* [Your goal]:
Set down each line of the records once more, precisely, and omit the pictures.
** Opening Information block **
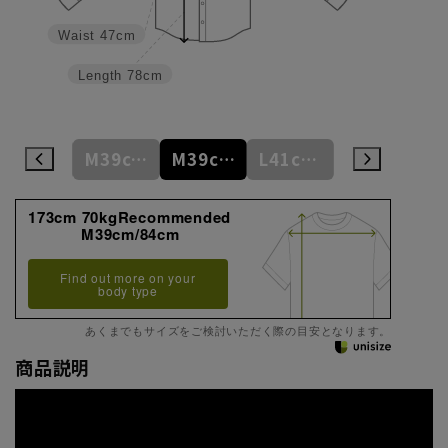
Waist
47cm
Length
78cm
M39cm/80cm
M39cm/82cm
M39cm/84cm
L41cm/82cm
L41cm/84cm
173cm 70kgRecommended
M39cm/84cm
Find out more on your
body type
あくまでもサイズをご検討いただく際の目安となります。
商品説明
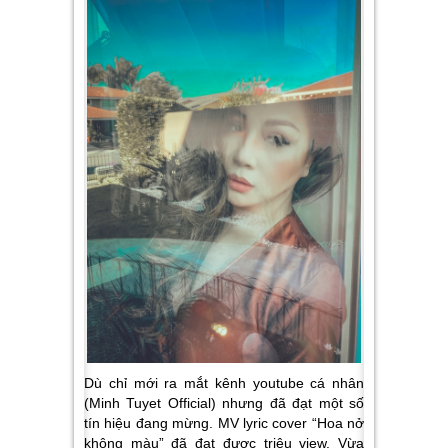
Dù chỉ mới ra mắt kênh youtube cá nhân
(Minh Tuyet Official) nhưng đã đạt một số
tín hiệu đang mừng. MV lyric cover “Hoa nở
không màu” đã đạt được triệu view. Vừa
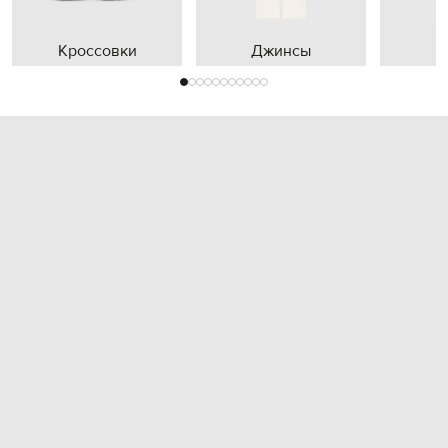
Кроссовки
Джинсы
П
** Closing Information block **
* [Task solution]:
Waist
47cm
Length
78cm
M39cm/80cm
M39cm/82cm
M39cm/84cm
L41cm/82cm
L41cm/84cm
173cm 70kgRecommended
M39cm/84cm
Find out more on your
body type
あくまでもサイズをご検討いただく際の目安となります。
商品説明
Dù chỉ mới ra mắt kênh youtube cá nhân
(Minh Tuyet Official) nhưng đã đạt một số
tín hiệu đang mừng. MV lyric cover “Hoa nở
không màu” đã đạt được triệu view. Vừa
Кроссовки
Джинсы
П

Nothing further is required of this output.